+++ Given passage
Roberta TFLite

!pip install tf-transformers

!pip install sentencepiece

!pip install tensorflow-text

!pip install transformers
import os
os.environ['TF_CPP_MIN_LOG_LEVEL'] = '3' # Supper TF warnings

import tensorflow as tf
print("Tensorflow version", tf.__version__)

from tf_transformers.models import RobertaModel
Tensorflow version 2.7.0

Convert a Model to TFlite

The most important thing to notice here is that, if we want to convert a model to tflite, we have to ensure that inputs to the model are deterministic, which means inputs should not be dynamic. We have to fix batch_size, sequence_length and other related input constraints depends on the model of interest.

Load Roberta Model

  1. Fix the inputs

  2. We can always check the model inputs and output by using model.input and model.output.

  3. We use batch_size=1 and sequence_length=64.)

model_name = 'roberta-base'
batch_size = 1
sequence_length = 64
model = RobertaModel.from_pretrained(model_name, batch_size=batch_size, sequence_length=sequence_length)
INFO:absl:Successful ✅✅: Model checkpoints matched and loaded from /root/.cache/huggingface/hub/tftransformers--roberta-base-no-mlm.main.9e4aa91ba5936c6ac98586f85c152831e421d0ec/ckpt-1
INFO:absl:Successful ✅: Loaded model from tftransformers/roberta-base-no-mlm

Verify Models inputs and outputs

print("Model inputs", model.input)
print("Model outputs", model.output)
Model inputs {'input_ids': <KerasTensor: shape=(1, 64) dtype=int32 (created by layer 'input_ids')>, 'input_mask': <KerasTensor: shape=(1, 64) dtype=int32 (created by layer 'input_mask')>, 'input_type_ids': <KerasTensor: shape=(1, 64) dtype=int32 (created by layer 'input_type_ids')>}
Model outputs {'cls_output': <KerasTensor: shape=(1, 768) dtype=float32 (created by layer 'tf_transformers/roberta')>, 'token_embeddings': <KerasTensor: shape=(1, 64, 768) dtype=float32 (created by layer 'tf_transformers/roberta')>, 'token_logits': <KerasTensor: shape=(1, 64, 50265) dtype=float32 (created by layer 'tf_transformers/roberta')>, 'last_token_logits': <KerasTensor: shape=(1, 50265) dtype=float32 (created by layer 'tf_transformers/roberta')>}

Save Model as Serialized Version

We have to save the model using model.save. We use the SavedModel for converting it to tflite.
++++++
Request 1:
Answer these from the Roberta TFLite page:
(a) What batch_size and sequence_length does it use?
(b) Which TensorFlow version does it print?
(c) What shape does the token_logits output have?
+++ Information shown
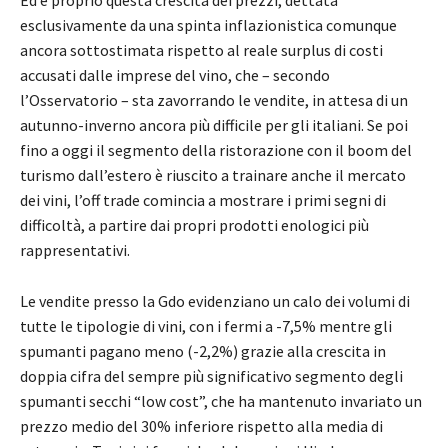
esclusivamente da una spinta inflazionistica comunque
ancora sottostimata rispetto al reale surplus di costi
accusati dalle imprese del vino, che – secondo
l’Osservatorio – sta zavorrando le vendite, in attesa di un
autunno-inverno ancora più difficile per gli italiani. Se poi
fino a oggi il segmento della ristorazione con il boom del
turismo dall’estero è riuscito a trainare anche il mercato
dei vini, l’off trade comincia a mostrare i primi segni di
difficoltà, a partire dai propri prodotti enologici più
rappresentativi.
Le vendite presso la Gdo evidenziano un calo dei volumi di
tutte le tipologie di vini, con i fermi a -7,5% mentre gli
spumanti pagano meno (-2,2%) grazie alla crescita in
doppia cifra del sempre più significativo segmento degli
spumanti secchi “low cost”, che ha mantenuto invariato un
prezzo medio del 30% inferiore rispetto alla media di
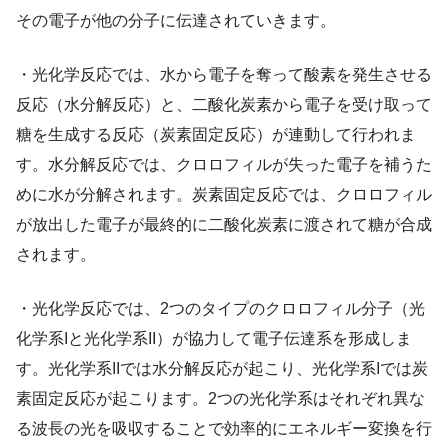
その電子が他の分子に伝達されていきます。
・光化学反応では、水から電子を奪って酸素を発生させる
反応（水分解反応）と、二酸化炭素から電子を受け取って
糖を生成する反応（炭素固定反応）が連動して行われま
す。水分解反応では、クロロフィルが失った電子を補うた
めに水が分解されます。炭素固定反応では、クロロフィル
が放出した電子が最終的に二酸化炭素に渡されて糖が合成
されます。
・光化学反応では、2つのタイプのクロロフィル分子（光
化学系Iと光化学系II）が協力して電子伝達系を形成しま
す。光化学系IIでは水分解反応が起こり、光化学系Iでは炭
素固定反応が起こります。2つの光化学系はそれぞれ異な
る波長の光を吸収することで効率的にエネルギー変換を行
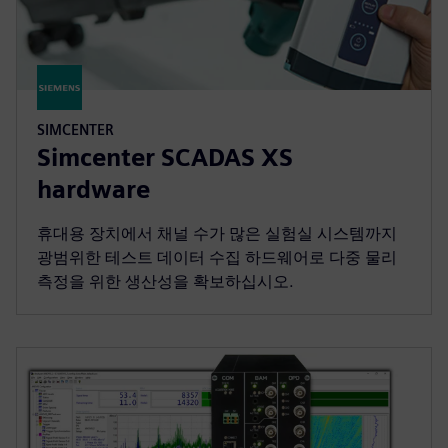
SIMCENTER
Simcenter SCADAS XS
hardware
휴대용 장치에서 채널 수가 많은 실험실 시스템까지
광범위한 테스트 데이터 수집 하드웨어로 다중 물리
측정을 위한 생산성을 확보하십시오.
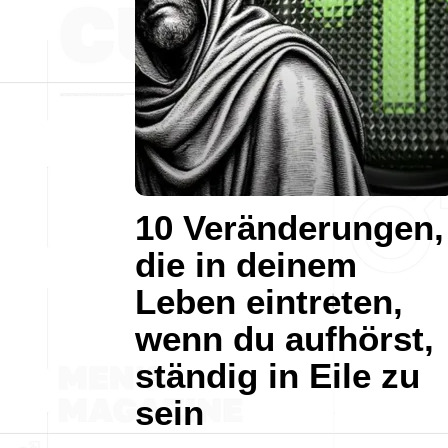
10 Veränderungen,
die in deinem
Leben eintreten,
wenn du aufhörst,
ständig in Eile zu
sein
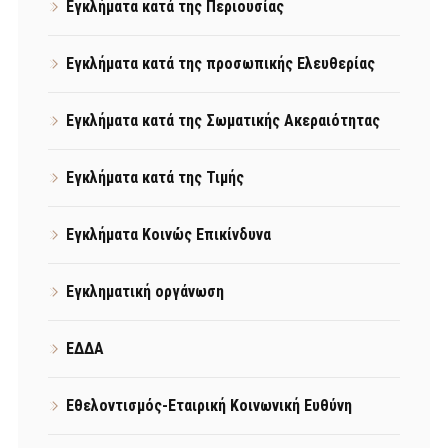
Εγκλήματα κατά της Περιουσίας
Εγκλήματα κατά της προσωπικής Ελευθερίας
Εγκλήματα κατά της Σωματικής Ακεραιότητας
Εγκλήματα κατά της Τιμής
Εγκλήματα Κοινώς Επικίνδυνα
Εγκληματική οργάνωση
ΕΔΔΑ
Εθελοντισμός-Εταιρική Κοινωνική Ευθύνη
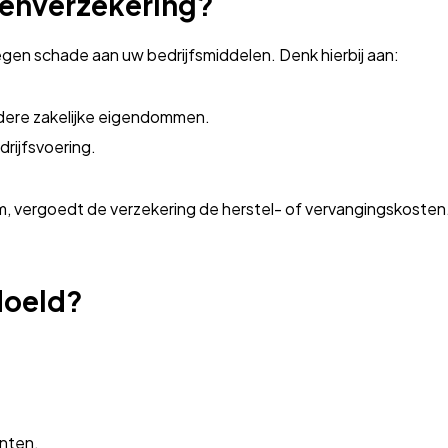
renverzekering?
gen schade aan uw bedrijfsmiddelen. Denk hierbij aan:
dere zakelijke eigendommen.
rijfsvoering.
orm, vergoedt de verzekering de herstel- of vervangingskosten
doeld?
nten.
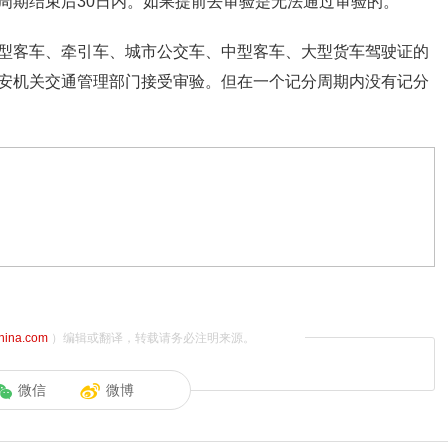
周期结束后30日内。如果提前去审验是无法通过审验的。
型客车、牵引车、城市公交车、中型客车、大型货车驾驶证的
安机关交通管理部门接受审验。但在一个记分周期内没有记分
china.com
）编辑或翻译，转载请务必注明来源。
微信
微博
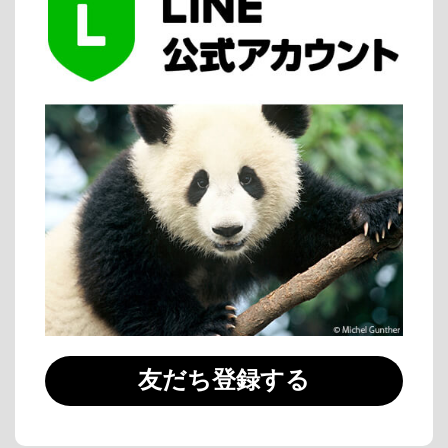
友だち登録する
++++++
Request 2: Can you express the records from the line containing "Εγκλήματα κατά της Περιουσίας" through the end of the records as a JSON list of strings, one per line, with blank lines and the pictures left out?

Answer space 1:
(a) batch_size=1 and sequence_length=64.
(b) 2.7.0.
(c) (1, 64, 50265).

Answer space 2:
[
  "Εγκλήματα κατά της Περιουσίας",
  "Εγκλήματα κατά της προσωπικής Ελευθερίας",
  "Εγκλήματα κατά της Σωματικής Ακεραιότητας",
  "Εγκλήματα κατά της Τιμής",
  "Εγκλήματα Κοινώς Επικίνδυνα",
  "Εγκληματική οργάνωση",
  "ΕΔΔΑ",
  "Εθελοντισμός-Εταιρική Κοινωνική Ευθύνη",
  "renverzekering?",
  "gen schade aan uw bedrijfsmiddelen. Denk hierbij aan:",
  "dere zakelijke eigendommen.",
  "rijfsvoering.",
  "orm, vergoedt de verzekering de herstel- of vervangingskosten",
  "doeld?",
  "nten.",
  "周期结束后30日内。如果提前去审验是无法通过审验的。",
  "型客车、牵引车、城市公交车、中型客车、大型货车驾驶证的",
  "安机关交通管理部门接受审验。但在一个记分周期内没有记分",
  "china.com",
  "）编辑或翻译，转载请务必注明来源。",
  "微信",
  "微博",
  "友だち登録する"
]